Work required ▸ Below are some records. Return exactly the lines from the one with "[581,539,629,547] source ->" to the one with "[431,568,512,583] object>; ->", and nothing else.

(Listed records Opens)

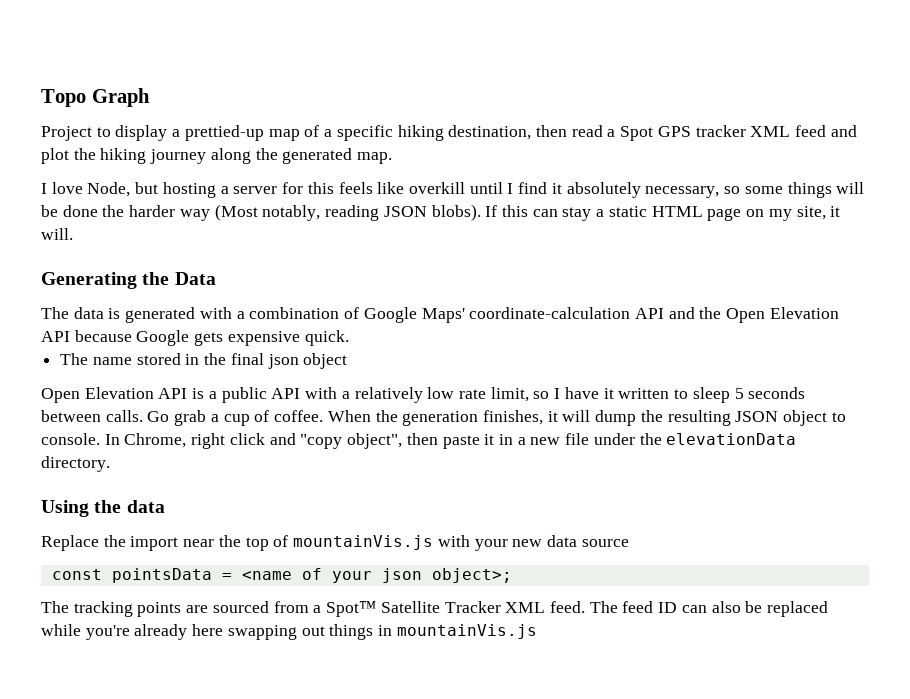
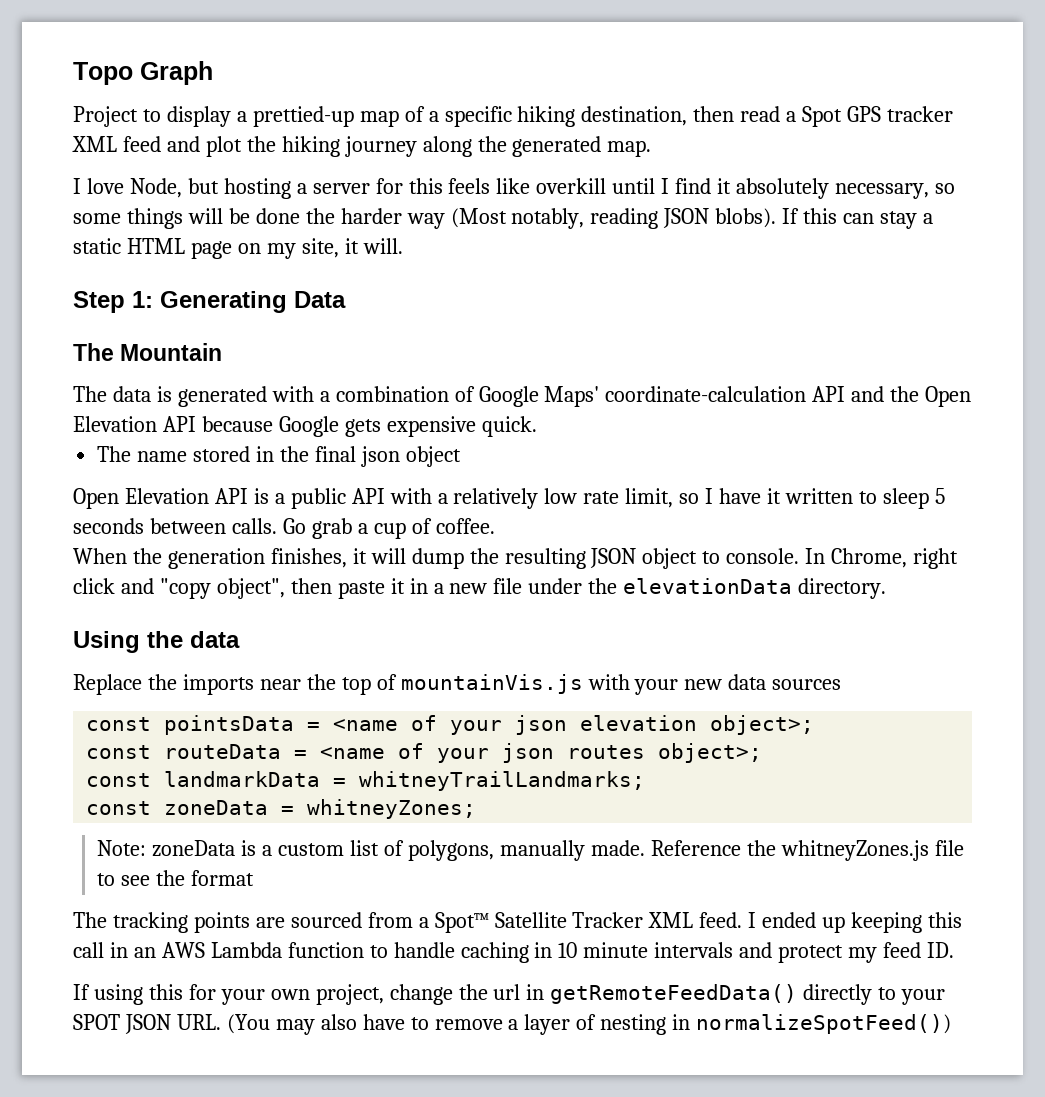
[41,272,170,289] Generating the -> [73,291,287,313] Step 1: Generating
(216, 278) none -> [73,343,223,361] // The Mountain
(324, 416) none -> (495, 526) //
[130,536,179,551] import -> [182,674,254,695] imports
[581,539,629,547] source -> [772,679,842,690] sources
[431,568,512,583] object>; -> [580,715,815,735] [86,743,763,763] [86,771,646,791] [86,799,477,819] [97,840,964,861] [97,870,255,886] elevation object>; // const routeData = <name of your json routes object>; // const landmarkData = whitneyTrailLandmarks; // const zoneData = whitneyZones; // Note: zoneData is a custom list of polygons, manually made. Reference the whitneyZones.js file to see the format
[589,601,829,617] [41,624,537,640] The feed ID can also be replaced while you're already here swapping out things in mountainVis.js -> [748,912,963,933] [73,942,954,963] [73,984,946,1005] [73,1014,952,1035] I ended up keeping this call in an AWS Lambda function to handle caching in 10 minute intervals and protect my feed ID. // If using this for your own project, change the url in getRemoteFeedData() directly to your SPOT JSON URL. (You may also have to remove a layer of nesting in normalizeSpotFeed())

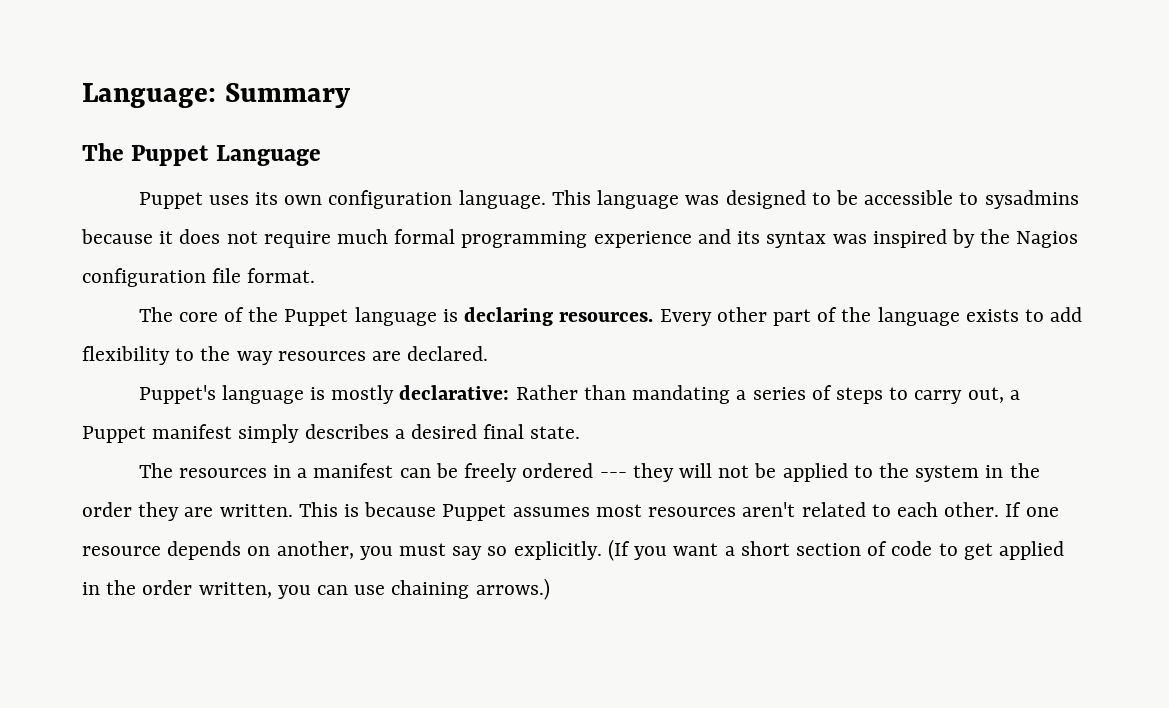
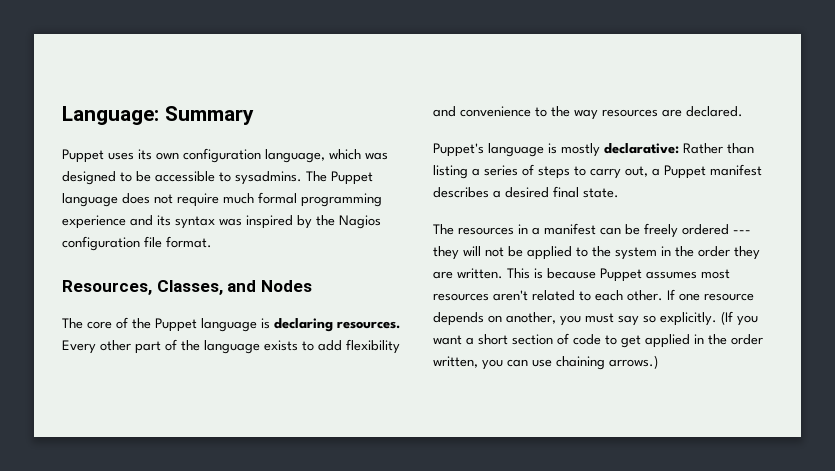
[82,143,321,166] // The Puppet Language -> (254, 115) none
[458,190,680,209] language. This language -> [265,149,361,163] language, which
[984,190,1079,209] [81,229,174,244] sysadmins because it -> [235,171,373,185] [62,193,118,207] sysadmins. The Puppet language
(316, 275) none -> [62,280,312,295] // Resources, Classes, and Nodes
(170, 355) none -> [433,106,531,117] and convenience
[632,385,731,404] mandating -> [433,165,468,179] listing
[238,424,300,443] simply -> (762, 170) none

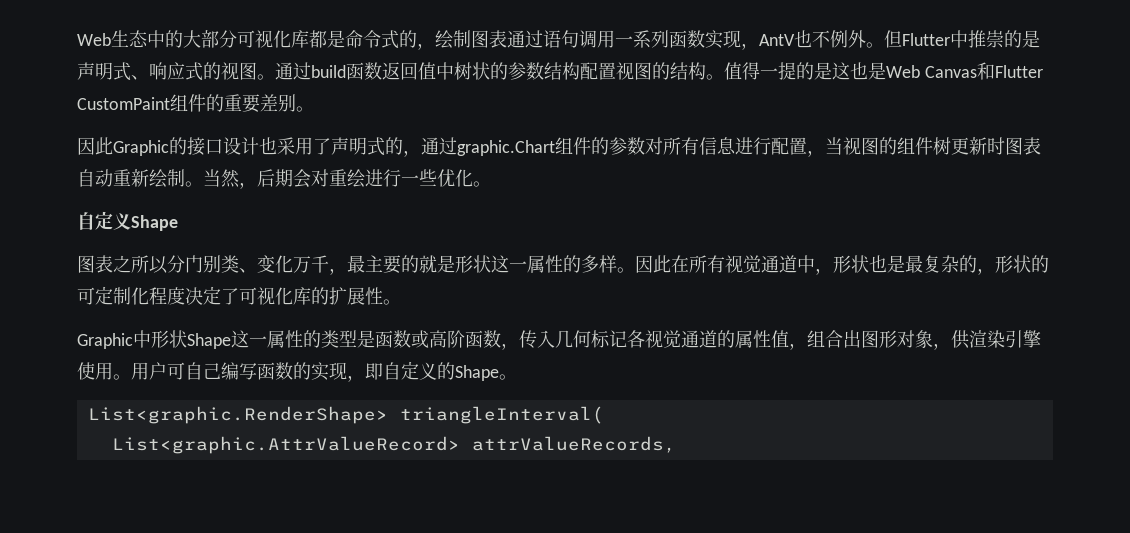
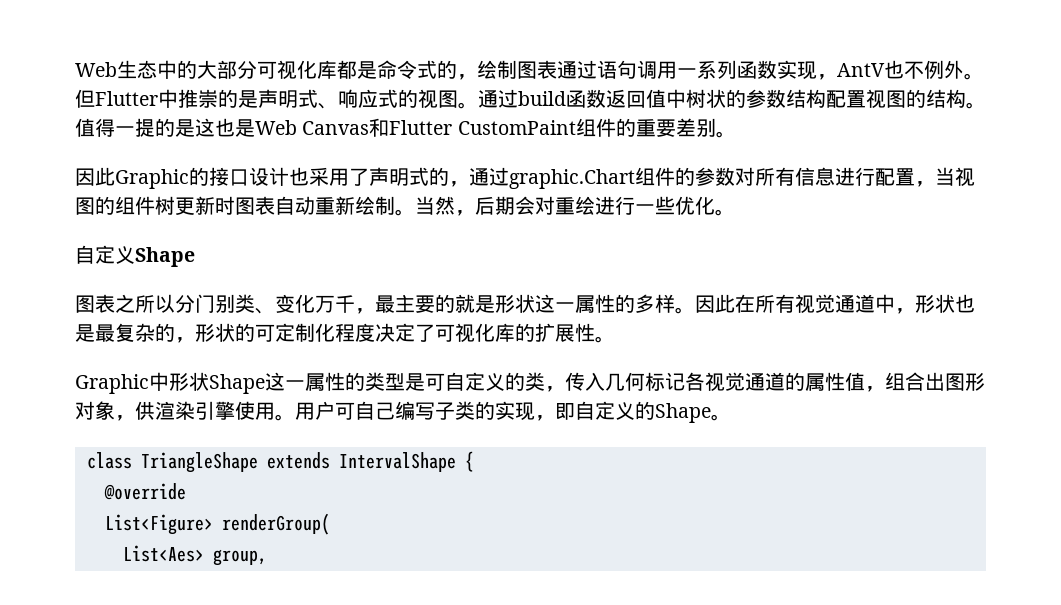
[375,330,501,348] 函数或高阶函数 -> [425,372,545,391] 可自定义的类
[257,362,293,380] 函数 -> [435,401,475,420] 子类
[87,406,604,424] [111,436,676,454] List<graphic.RenderShape> triangleInterval( // List<graphic.AttrValueRecord> attrValueRecords, -> [86,451,474,473] [103,483,186,500] [104,513,330,535] [122,545,267,566] class TriangleShape extends IntervalShape { // @override // List<Figure> renderGroup( // List<Aes> group,

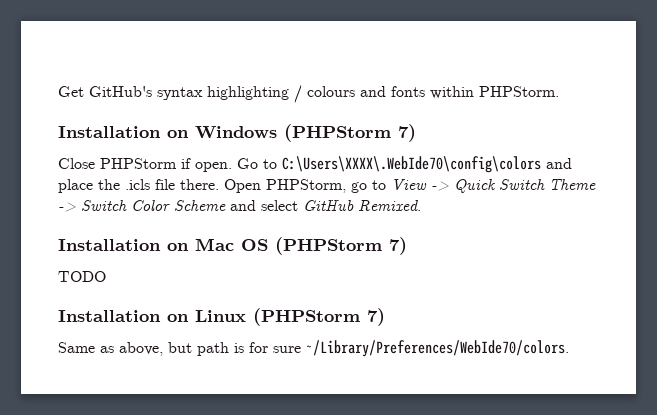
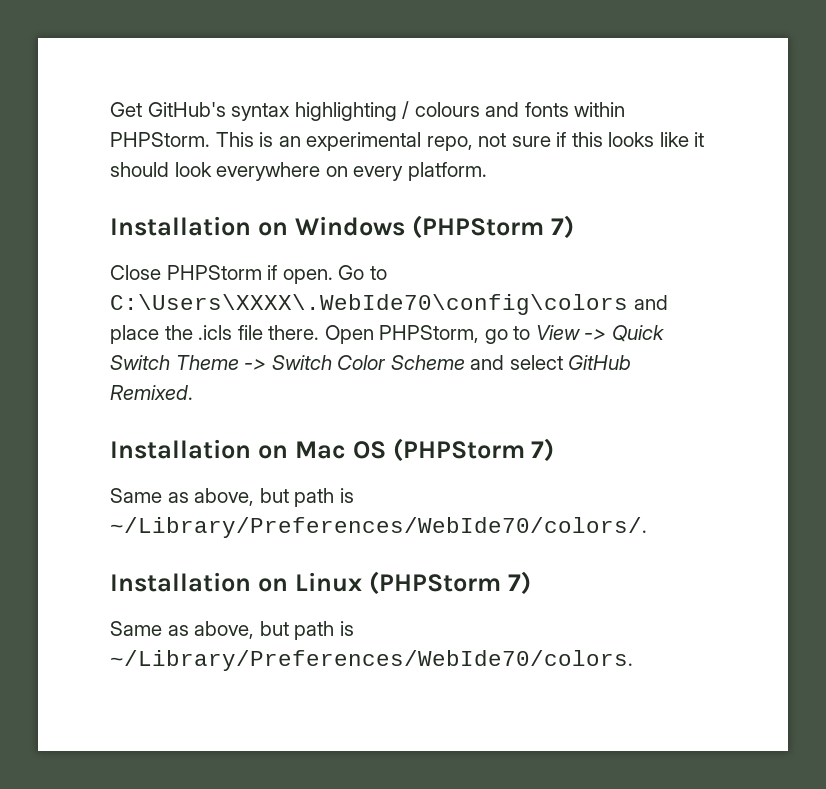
(559, 91) none -> [215,132,705,151] [110,162,487,181] This is an experimental repo, not sure if this looks like it should look everywhere on every platform.
[58,271,106,282] TODO -> [110,488,354,507] [110,517,647,538] Same as above, but path is ~/Library/Preferences/WebIde70/colors/.
[249,342,301,353] for sure -> (354, 628) none

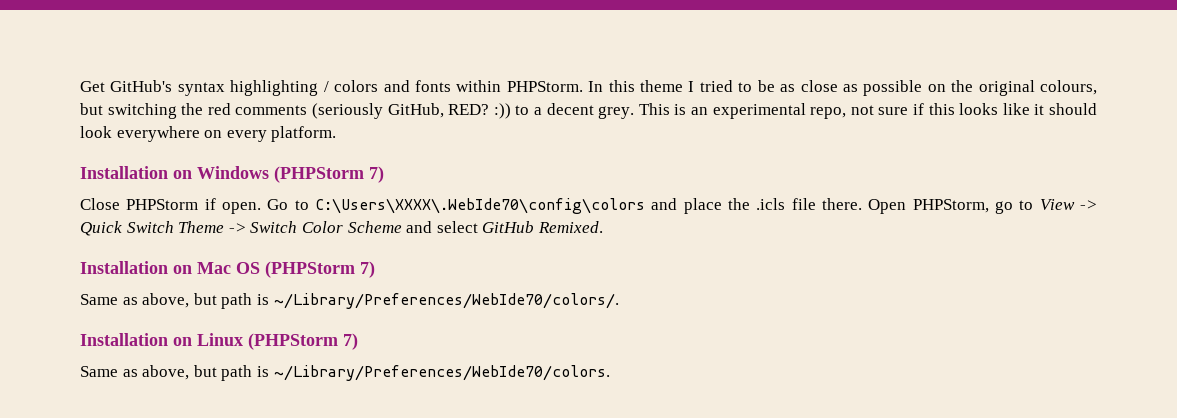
[414,102,480,117] colours -> [334,80,379,92] colors
(210, 139) none -> [588,80,1097,96] [80,103,635,119] In this theme I tried to be as close as possible on the original colours, but switching the red comments (seriously GitHub, RED? :)) to a decent grey.

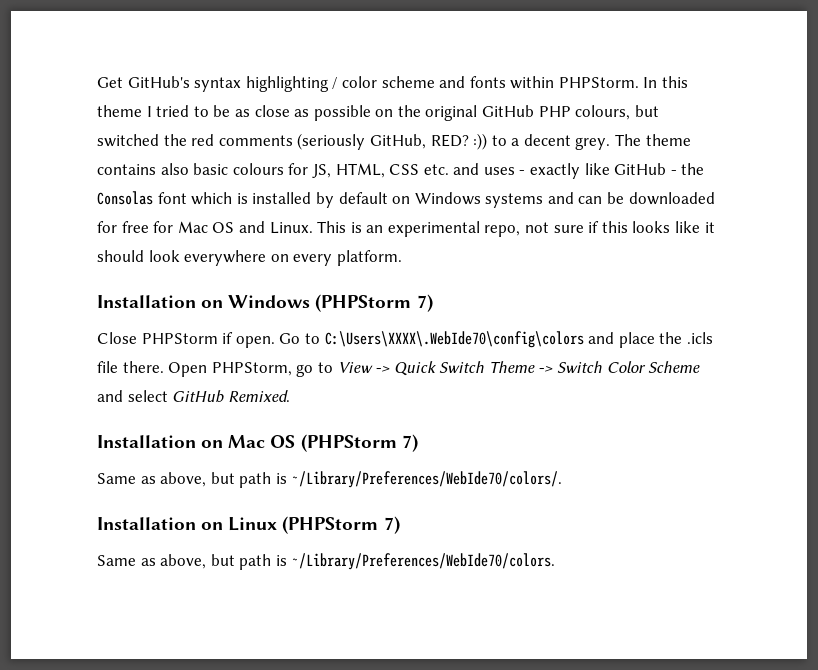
[334,80,379,92] colors -> [341,76,435,88] color scheme
(1035, 88) none -> [482,105,571,117] GitHub PHP
[107,103,177,119] switching -> [97,134,159,147] switched
(635, 112) none -> [615,134,691,146] [97,163,705,179] [97,191,715,208] [97,221,313,234] The theme contains also basic colours for JS, HTML, CSS etc. and uses - exactly like GitHub - the Consolas font which is installed by default on Windows systems and can be downloaded for free for Mac OS and Linux.

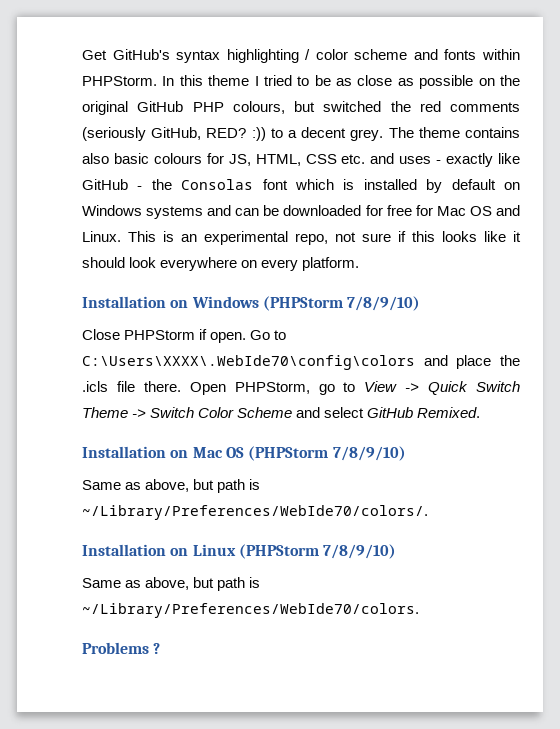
[416,294,433,312] 7) -> [347,296,421,311] 7/8/9/10)
[401,434,418,452] 7) -> [332,446,406,461] 7/8/9/10)
[383,516,400,534] 7) -> [323,544,397,559] 7/8/9/10)
(555, 561) none -> [82,642,161,654] // Problems ?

(Listed records Closes)

Reply to the exercise ▸
[581,539,629,547] source -> [772,679,842,690] sources
[431,568,512,583] object>; -> [580,715,815,735] [86,743,763,763] [86,771,646,791] [86,799,477,819] [97,840,964,861] [97,870,255,886] elevation object>; // const routeData = <name of your json routes object>; // const landmarkData = whitneyTrailLandmarks; // const zoneData = whitneyZones; // Note: zoneData is a custom list of polygons, manually made. Reference the whitneyZones.js file to see the format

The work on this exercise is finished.